選挙戦について尋ねると、これまでの選挙は、有権者が2つの派閥に分かれることが多かったという。一方で今回の選挙は「オール草津で応援していただき、他の候補者と圧倒的な差をつけて当選することができた」と振り返る。要因について「3期12年で行ってきたまちづくり事業の実績が評価された」と分析している。
実際に、黒岩町長が就任してからの入り込み客数は、右肩上がりの増加傾向となっている。2019年には過去最高となる328万人を達成。これに呼応するように、財政の健全化も進んだ。就任当初、約58億円あった起債は約32億円まで減少。対して、財政調整基金の残高は約28億円から約77億円に増加した。

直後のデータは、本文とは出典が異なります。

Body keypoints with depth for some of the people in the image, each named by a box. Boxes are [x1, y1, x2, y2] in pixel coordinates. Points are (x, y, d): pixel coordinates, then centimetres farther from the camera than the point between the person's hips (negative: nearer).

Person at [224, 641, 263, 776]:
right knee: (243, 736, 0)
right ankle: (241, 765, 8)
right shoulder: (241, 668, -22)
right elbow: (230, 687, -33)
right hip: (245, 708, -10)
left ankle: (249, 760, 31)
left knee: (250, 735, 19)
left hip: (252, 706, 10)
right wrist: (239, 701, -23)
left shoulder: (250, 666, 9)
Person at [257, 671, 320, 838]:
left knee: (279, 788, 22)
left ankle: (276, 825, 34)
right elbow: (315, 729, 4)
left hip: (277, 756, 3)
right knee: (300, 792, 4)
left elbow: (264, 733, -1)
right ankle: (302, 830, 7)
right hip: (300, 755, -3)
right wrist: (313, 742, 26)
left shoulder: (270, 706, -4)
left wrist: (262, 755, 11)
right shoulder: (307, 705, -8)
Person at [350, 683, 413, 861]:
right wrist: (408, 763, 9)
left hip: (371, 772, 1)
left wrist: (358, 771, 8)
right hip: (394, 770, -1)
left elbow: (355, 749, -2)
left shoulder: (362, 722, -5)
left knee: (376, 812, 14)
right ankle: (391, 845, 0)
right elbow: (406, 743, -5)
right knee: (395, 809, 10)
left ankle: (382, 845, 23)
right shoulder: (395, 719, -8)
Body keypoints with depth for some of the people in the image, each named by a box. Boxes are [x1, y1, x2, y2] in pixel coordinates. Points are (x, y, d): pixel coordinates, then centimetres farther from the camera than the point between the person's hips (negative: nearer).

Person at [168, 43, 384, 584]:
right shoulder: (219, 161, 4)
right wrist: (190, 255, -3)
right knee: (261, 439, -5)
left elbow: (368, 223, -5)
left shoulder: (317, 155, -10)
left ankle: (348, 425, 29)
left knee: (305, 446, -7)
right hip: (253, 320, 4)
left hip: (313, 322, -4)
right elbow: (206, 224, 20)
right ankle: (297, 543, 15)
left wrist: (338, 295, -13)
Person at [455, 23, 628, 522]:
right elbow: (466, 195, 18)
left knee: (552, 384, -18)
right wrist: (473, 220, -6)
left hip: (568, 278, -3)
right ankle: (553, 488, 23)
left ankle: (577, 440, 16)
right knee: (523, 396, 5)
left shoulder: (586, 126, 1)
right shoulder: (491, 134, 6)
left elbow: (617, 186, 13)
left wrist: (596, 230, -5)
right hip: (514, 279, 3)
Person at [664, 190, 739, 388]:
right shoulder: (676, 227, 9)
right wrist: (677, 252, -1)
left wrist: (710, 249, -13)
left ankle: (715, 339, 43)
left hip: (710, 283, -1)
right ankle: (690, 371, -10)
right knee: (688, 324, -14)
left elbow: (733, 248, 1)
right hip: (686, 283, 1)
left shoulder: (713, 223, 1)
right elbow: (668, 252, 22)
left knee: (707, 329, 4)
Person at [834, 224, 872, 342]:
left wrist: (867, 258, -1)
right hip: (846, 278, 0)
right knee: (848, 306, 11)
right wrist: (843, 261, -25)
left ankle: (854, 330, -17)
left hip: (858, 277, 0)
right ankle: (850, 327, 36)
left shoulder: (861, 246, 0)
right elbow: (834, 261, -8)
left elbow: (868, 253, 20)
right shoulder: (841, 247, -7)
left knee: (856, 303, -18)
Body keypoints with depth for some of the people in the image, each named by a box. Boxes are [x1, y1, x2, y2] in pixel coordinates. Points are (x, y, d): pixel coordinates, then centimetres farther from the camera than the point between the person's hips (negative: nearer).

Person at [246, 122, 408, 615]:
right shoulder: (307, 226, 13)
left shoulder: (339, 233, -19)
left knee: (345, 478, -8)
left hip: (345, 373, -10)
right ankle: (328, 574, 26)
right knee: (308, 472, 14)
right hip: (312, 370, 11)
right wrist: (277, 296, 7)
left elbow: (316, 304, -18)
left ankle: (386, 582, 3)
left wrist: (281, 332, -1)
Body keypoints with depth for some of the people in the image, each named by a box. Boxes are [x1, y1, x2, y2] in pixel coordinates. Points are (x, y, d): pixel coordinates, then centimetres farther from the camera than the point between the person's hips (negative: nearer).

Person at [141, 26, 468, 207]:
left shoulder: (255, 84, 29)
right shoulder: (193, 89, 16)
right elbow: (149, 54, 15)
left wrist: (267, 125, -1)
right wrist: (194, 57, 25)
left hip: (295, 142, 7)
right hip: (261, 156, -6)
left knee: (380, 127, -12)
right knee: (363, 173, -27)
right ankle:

就任当初、町の財政は全国各地にある温泉街と同じく、大変厳しい状況だった。そうした中、黒岩町長はハード事業へ惜しみなく投資する決断を下した。周囲から財政を心配する声が上がるも「経済効果をもたらす具体的なビジョンがあったため、投資に対する回収には自信があった」という。旅館関係者が歴代町長を務める中、黒岩町長は「商人」出身。費用対効果への意識は人一倍強いことが伺える。

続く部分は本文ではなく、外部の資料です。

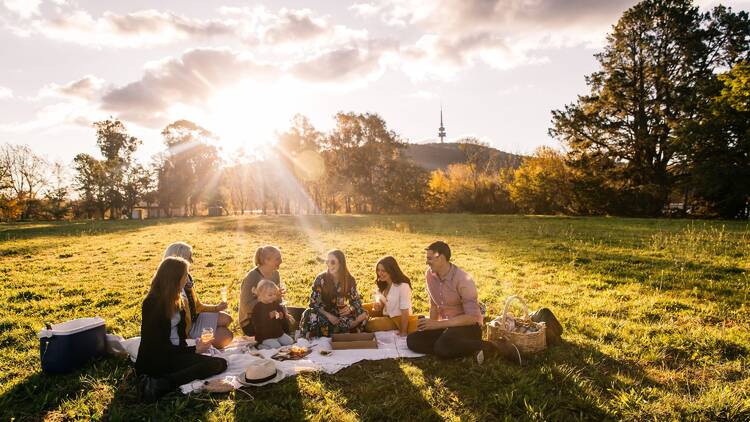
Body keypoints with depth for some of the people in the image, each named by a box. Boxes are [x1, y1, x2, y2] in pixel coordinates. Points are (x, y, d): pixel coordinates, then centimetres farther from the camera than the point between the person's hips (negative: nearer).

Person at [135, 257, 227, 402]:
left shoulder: (173, 300, 12)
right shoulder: (153, 303, -14)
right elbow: (157, 345, -15)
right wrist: (194, 350, -12)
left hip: (174, 353, 9)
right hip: (155, 361, -9)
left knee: (220, 363, -10)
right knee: (217, 364, -24)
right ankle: (159, 385, -28)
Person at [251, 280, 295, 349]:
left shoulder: (276, 305, 8)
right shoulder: (258, 308, -9)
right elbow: (256, 323, -20)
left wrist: (282, 317, -7)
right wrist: (268, 316, -28)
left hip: (279, 333, 6)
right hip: (265, 337, -6)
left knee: (290, 342, -4)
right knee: (276, 346, -23)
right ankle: (262, 346, 1)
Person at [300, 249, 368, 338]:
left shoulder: (349, 280, -5)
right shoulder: (321, 279, -10)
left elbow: (356, 300, 4)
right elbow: (313, 303, -9)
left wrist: (350, 308, -20)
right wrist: (328, 315, -23)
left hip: (341, 314, 2)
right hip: (324, 313, -2)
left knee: (362, 315, -25)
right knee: (310, 315, -34)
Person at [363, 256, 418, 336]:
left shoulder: (403, 286, -29)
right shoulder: (383, 283, -4)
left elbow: (405, 312, -24)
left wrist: (403, 332, -19)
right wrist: (378, 304, -21)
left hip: (398, 318, -8)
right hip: (386, 313, 8)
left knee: (370, 324, -24)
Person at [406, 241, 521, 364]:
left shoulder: (463, 280, -21)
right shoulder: (429, 274, -1)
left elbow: (472, 317, -25)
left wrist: (437, 324, -27)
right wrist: (431, 325, -4)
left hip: (469, 326, -7)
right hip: (446, 326, 8)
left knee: (443, 346, -37)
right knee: (412, 340, -16)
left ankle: (491, 347, -15)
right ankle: (472, 349, -15)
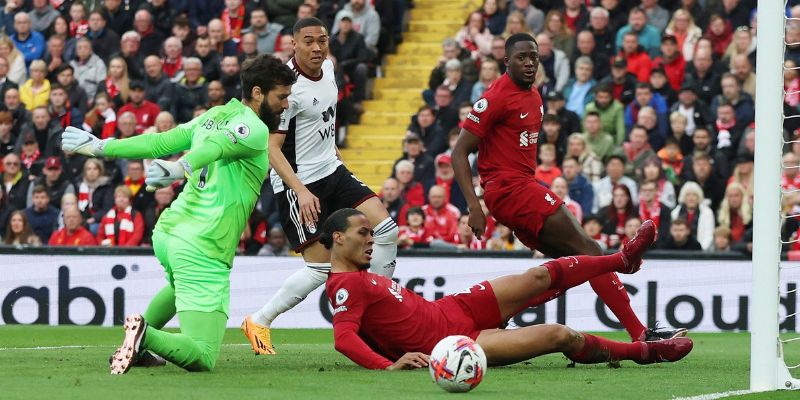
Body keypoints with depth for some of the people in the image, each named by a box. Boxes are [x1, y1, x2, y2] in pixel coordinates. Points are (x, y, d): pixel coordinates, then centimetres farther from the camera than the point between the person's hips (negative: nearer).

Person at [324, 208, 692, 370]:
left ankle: (624, 259, 28)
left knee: (540, 277, 7)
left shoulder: (360, 276, 11)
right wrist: (390, 364, -43)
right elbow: (343, 338, -32)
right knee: (558, 335, -10)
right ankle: (644, 351, 10)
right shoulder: (346, 286, -19)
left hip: (450, 311, 10)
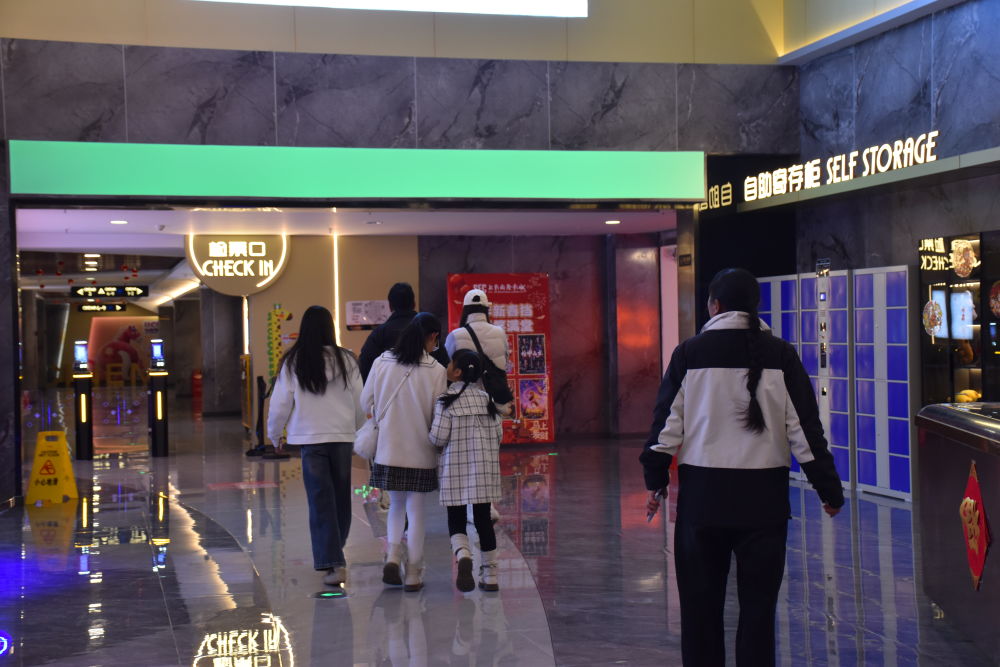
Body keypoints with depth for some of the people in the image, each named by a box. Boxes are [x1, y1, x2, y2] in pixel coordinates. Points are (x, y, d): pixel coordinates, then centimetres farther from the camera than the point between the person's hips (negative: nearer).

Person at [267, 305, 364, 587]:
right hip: (343, 436, 2)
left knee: (321, 500, 0)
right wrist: (356, 427, 22)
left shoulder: (292, 363, -4)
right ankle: (333, 552, 31)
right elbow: (360, 402, 4)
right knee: (340, 497, 16)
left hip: (310, 438, -2)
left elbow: (281, 403, 0)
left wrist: (274, 433, 17)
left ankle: (333, 562, -8)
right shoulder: (346, 360, -1)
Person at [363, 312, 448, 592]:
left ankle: (393, 557, 1)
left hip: (388, 450, 3)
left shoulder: (382, 363, -2)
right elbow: (439, 415, -9)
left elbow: (366, 402, 5)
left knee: (396, 506, 20)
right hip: (421, 453, -2)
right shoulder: (435, 370, -10)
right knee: (416, 513, 8)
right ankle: (413, 574, 12)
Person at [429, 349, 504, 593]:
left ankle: (462, 554, -23)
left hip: (456, 468, -3)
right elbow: (498, 433, 5)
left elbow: (438, 437, -11)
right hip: (485, 467, 4)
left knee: (456, 519, 6)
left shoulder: (446, 401, -9)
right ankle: (489, 574, 12)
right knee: (483, 519, 10)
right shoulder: (486, 399, 5)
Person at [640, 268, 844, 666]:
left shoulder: (690, 353, 0)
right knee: (758, 603, 7)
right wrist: (829, 487, 5)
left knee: (700, 603, 9)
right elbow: (804, 426, 0)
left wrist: (655, 479, 6)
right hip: (763, 496, 0)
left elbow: (667, 420, -1)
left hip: (702, 494, 0)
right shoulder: (780, 354, 1)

その後も強力なリーダーシップを発揮し、スピード感を持ってまちづくり事業を進めてきた。草津温泉を象徴する湯畑周辺の整備をはじめ、西の河原関連事業など観光資源に磨きを掛けた。18年度に着手した地蔵の湯周辺の「裏草津」エリア整備事業は大詰めを迎えている。
公共事業による町の変化は、町民の意識にも影響を与えた。民間事業者へ助成金を交付して行う施設の修景事業は、11年度から115件を数えており、官民で一体感のある温泉街を創出してきた。テンポよく展開される施設整備は、飽きさせることなく観光客を魅了し、リピート率を高めている。

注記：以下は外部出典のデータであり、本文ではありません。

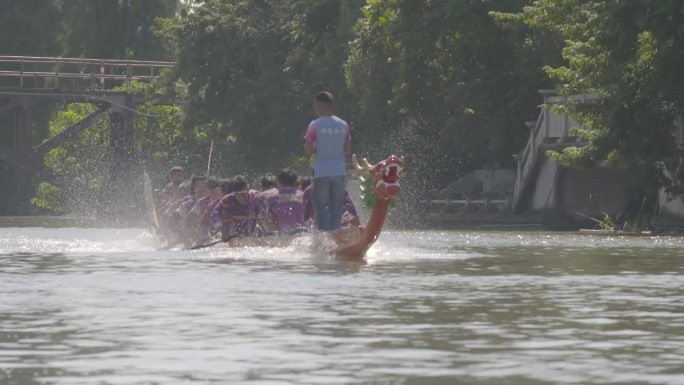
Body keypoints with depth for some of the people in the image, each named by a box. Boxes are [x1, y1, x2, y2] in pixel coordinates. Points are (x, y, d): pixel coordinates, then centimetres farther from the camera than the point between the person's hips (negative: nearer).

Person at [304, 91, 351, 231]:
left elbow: (309, 149, -10)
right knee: (336, 207, 9)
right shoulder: (343, 125, 6)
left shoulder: (315, 125, -7)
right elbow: (348, 150, 7)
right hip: (339, 172, 4)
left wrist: (317, 151, 9)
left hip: (321, 172, -4)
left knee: (321, 206, 1)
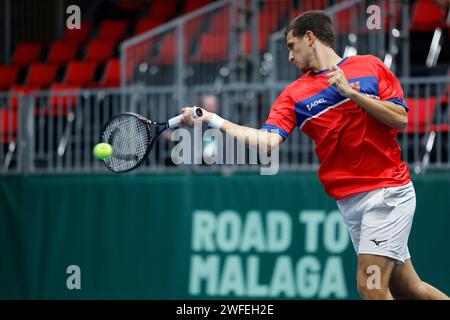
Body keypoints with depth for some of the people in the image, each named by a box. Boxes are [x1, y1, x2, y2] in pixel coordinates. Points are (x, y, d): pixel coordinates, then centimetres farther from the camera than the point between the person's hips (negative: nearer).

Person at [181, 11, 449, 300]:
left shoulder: (370, 67, 3)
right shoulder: (294, 95, 8)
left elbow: (400, 119, -4)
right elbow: (268, 140, -6)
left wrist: (352, 92, -12)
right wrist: (215, 121, -15)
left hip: (388, 192, -4)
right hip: (350, 202, 4)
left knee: (370, 286, -15)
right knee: (405, 290, 5)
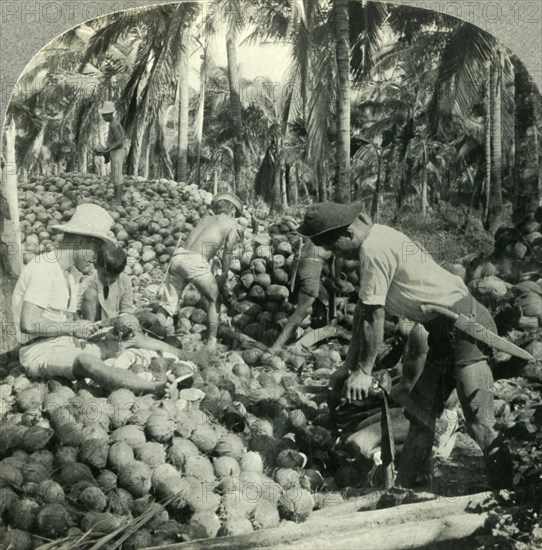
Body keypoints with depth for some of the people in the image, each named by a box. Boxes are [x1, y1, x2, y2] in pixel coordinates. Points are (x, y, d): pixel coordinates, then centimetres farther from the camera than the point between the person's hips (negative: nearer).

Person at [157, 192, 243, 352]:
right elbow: (228, 253, 10)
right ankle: (211, 342, 10)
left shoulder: (206, 219, 29)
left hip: (178, 256, 5)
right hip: (196, 261, -5)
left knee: (169, 303, 11)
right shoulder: (231, 223, 15)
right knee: (215, 300, 14)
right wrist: (224, 276, 18)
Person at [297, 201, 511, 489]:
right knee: (420, 412, 12)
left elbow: (373, 317, -18)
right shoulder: (374, 242, 10)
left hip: (465, 326, -10)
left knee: (479, 421, -13)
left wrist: (363, 372, -7)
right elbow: (362, 312, 14)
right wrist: (349, 365, 17)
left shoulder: (374, 249, -20)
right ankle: (406, 488, 21)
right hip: (445, 331, 10)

今後の抱負について聞くと「町長のキャリアの集大成として、町の玄関口となる道路における立体交差および温泉門の整備構想を進める」と力強く答える。約100台分の無料駐車場を町の入り口に整備し、新設する温泉門をくぐり、湯畑周辺までの散策を促す。同時に、国道292号の一部を町道指定した上で立体交差する形へ改良することで一時停止による渋滞解消と、散策ルート沿線の活性化を図る。こういったまちづくり事業は「100年先をイメージして取り組んでおり、引退した後も町の財産として、経済効果を生み続ける」と力説する。
地元を中心とする建設業については「ハード整備を進める上で欠かすことができない」との認識を示している。さらに豪雪地帯であることから「除雪活動でも力を借りているところ。災害対応など重要な役割を担っている存在であり、今後も良きパートナーとして協力していきたい」と思いを語った。